While some of this change in incidence could be the result of increased thyroid function testing and earlier detection of disease, the overwhelming conclusion is that environmental factors must be responsible. Increased iodine intake is certainly one possible influence: a recent study showing increases in subclinical hypothyroidism and autoimmune thyroiditis in an area of more than adequate iodine intake is the latest among many such reports (11). But not all studies have shown an adverse effect of excess dietary iodine (possibly related to genetic factors and the rate of the increase in iodine intake in a population) and when it does occur, the effect of iodine may be transient. Nor is thyroid autoimmunity alone in this regard; celiac disease, type 1 diabetes, and multiple sclerosis have all increased in incidence over the last three decades. It is likely that aspects of urbanized living, such as higher standards of hygiene, increased prosperity, and increased exposure to environmental toxins, are responsible for this generalized trend, perhaps by altering the balance between T helper cell subtypes (12,13).

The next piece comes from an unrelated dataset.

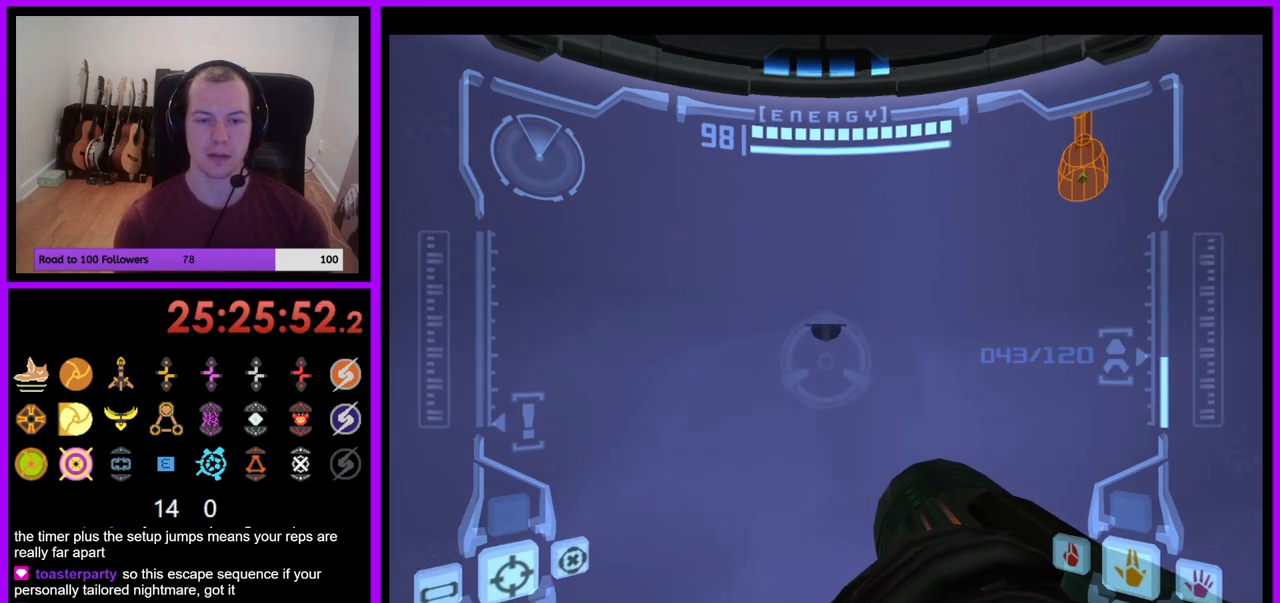
{"buttons": [], "left_stick": "center", "right_stick": "center", "events": []}
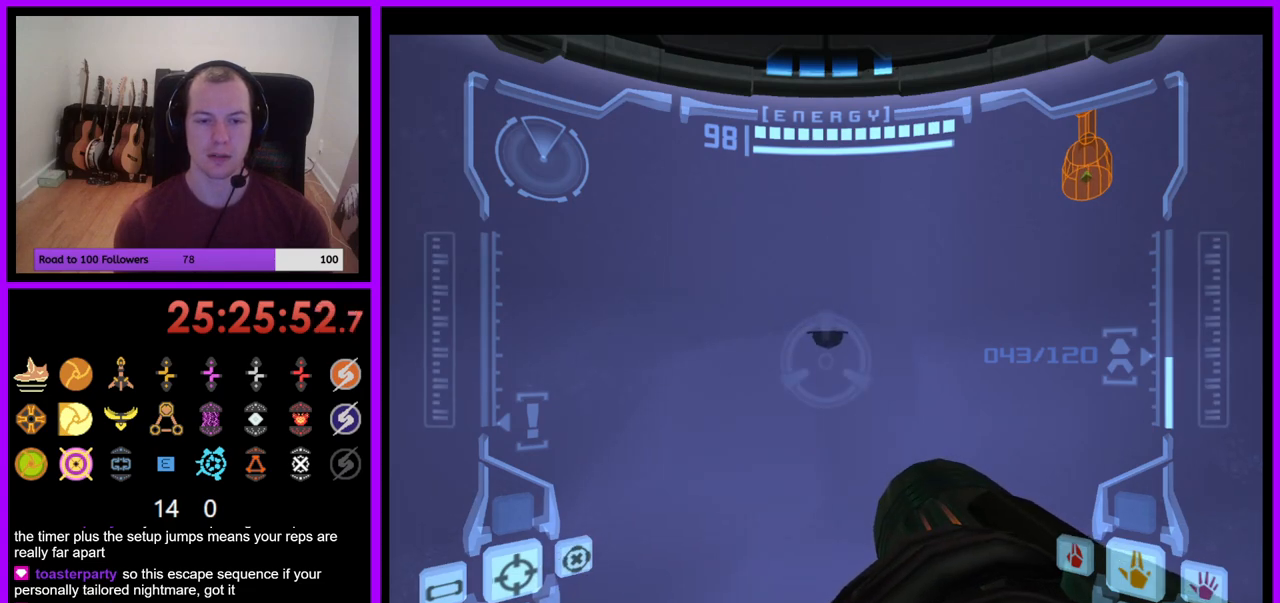
{"buttons": [], "left_stick": "center", "right_stick": "center", "events": []}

The second striking feature of the paper by Catureguli et al. (8) is the frequent association between Hashimoto's thyroiditis and papillary thyroid cancer, which was responsible for the increase in the number of surgical cases observed in the last two decades of the study. It is clear from the data in this paper and other recent literature that papillary thyroid cancer is increasing in incidence, and this is responsible for the associated Hashimoto's thyroiditis or, in other cases, a milder lymphocytic infiltrate, rather than the other way around. In the Johns Hopkins series there was also an increased frequency of lymphocytic infiltration and thyroiditis in Hürthle cell carcinoma and medullary thyroid cancer. Why neoplastic changes in the thyroid should produce such striking immunological changes is unknown, although, given the high population prevalence of thyroid autoimmunity, it is tempting to think that it must be easier to provoke autoimmune thyroiditis than other types of autoimmune disease: any perturbation in the thyroid milieu that releases antigens, including neoantigens, might thus account for this relationship. An alternative explanation is that they share a common predisposition through increases in dietary iodine, and certainly pathological studies have shown that both papillary carcinoma and lymphocytic thyroiditis increase in parallel following iodization (14).

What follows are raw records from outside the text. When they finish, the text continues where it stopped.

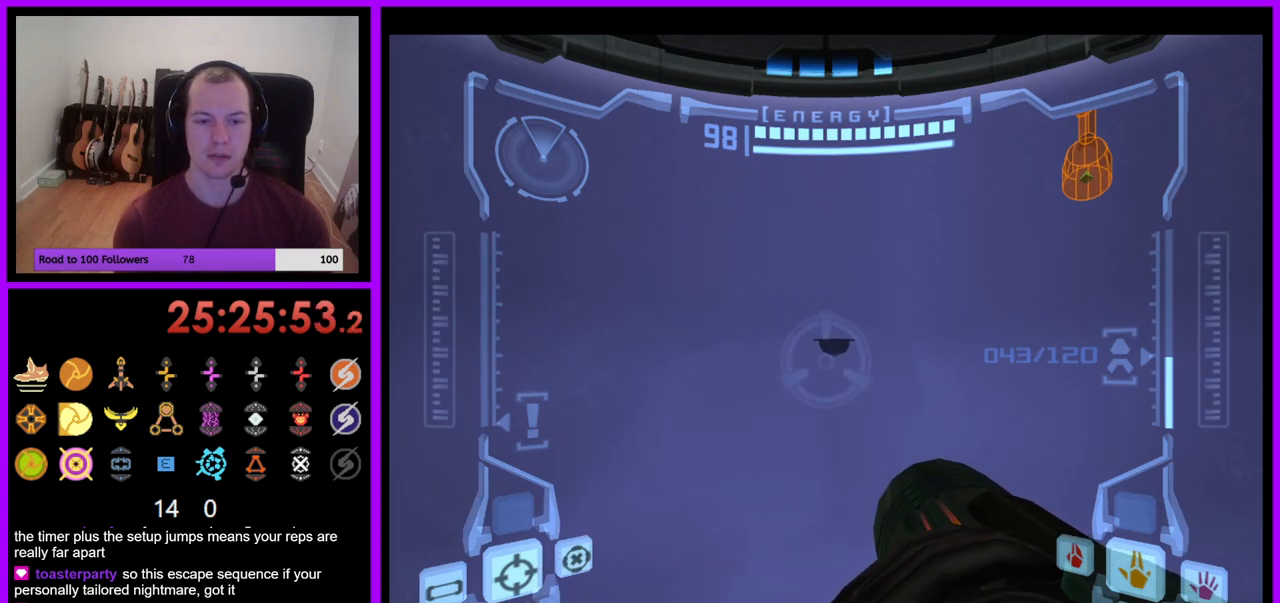
{"buttons": [], "left_stick": "center", "right_stick": "center", "events": []}
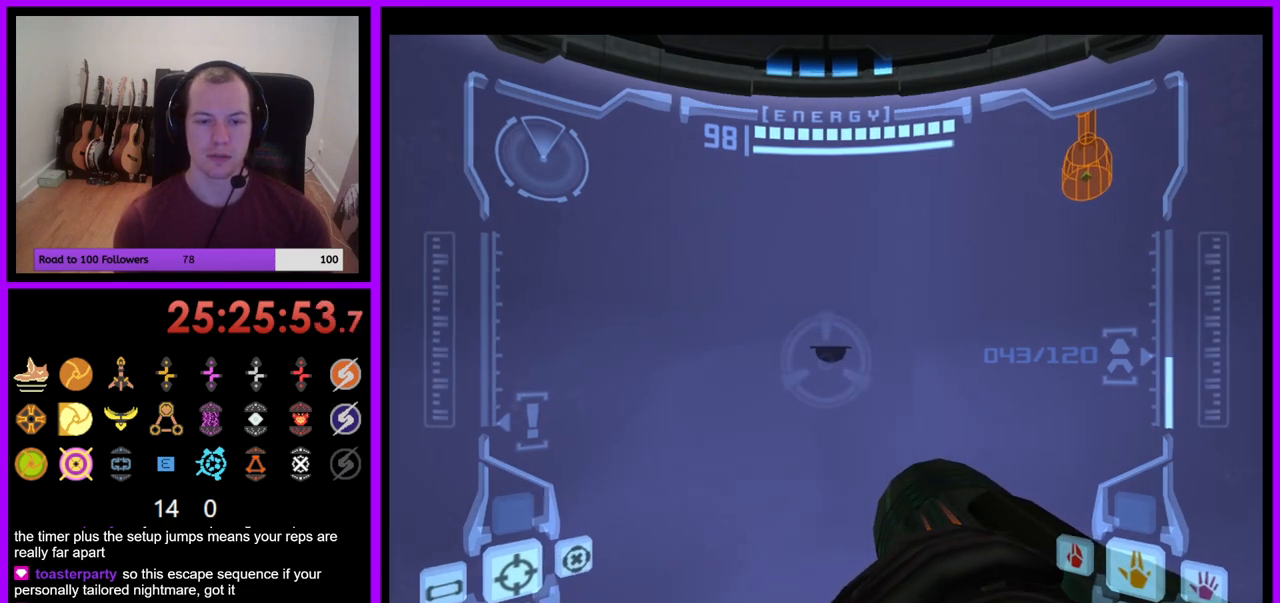
{"buttons": [], "left_stick": "center", "right_stick": "center", "events": []}
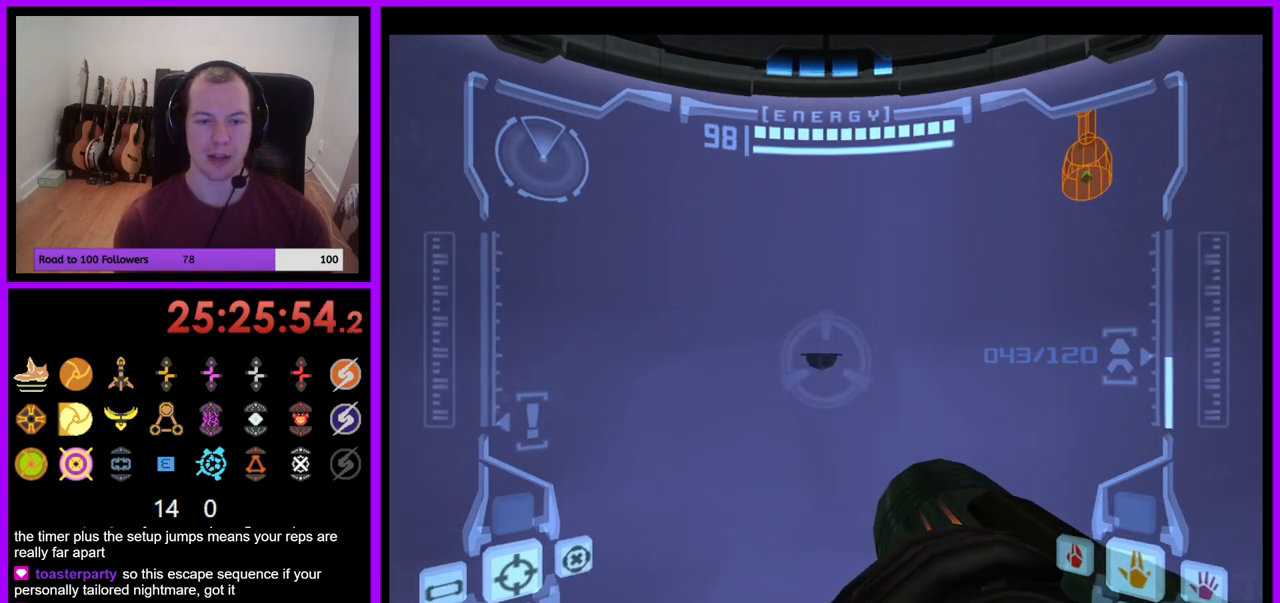
{"buttons": [], "left_stick": "up", "right_stick": "center", "events": [[433, "left_stick", "up"]]}
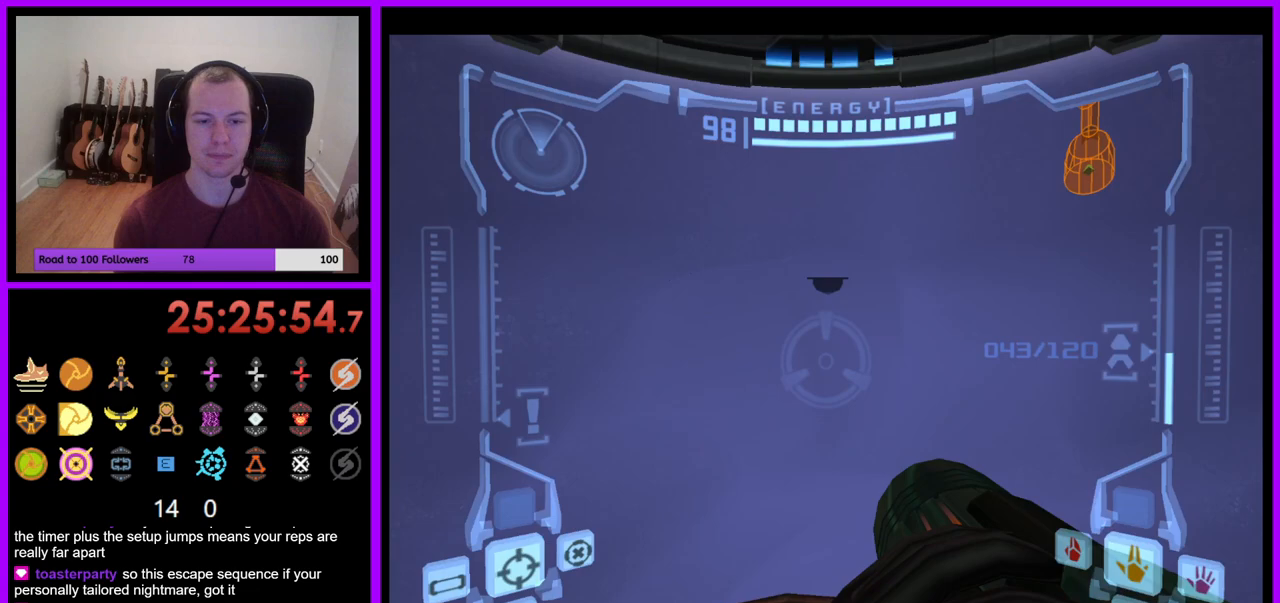
{"buttons": [], "left_stick": "right", "right_stick": "center", "events": [[300, "left_stick", "center"], [467, "left_stick", "right"]]}
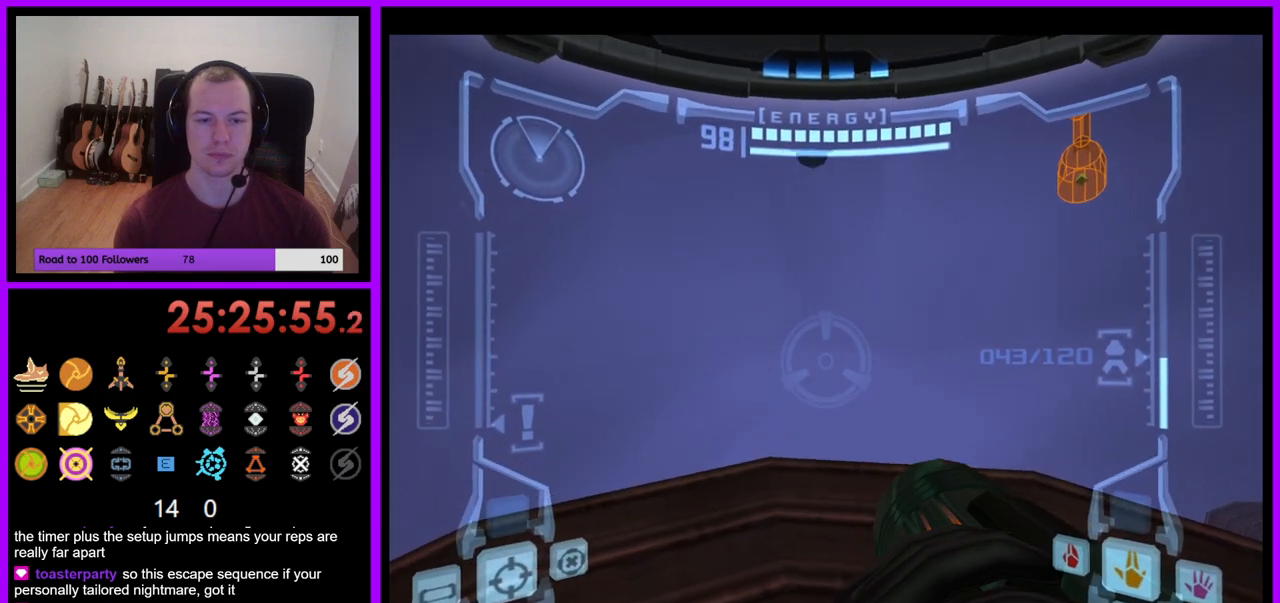
{"buttons": [], "left_stick": "center", "right_stick": "center", "events": [[50, "left_stick", "center"]]}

Hashimoto would have been gratified to see the developments made in the last half century and especially by the recent studies, which have confirmed the relationship he suspected between his new entity and what we now call Sjögren's syndrome: the two conditions are associated clinically and immunologically (15). He would also have been intrigued by the recent description of a variant of Hashimoto's thyroiditis characterized by fibrosis as well as lymphocytic infiltration in the thyroid and accompanied by high numbers of IgG4 plasma cells and high serum IgG4 levels (16). Some of these cases may overlap with IgG4-related sclerosing disease (17) and thus present as Riedel's thyroiditis, the very condition that he had taken pains to exclude as the cause of the histological changes he observed. There is little doubt we have more surprises in store as we embark on a new century of discoveries in Hashimoto's thyroiditis.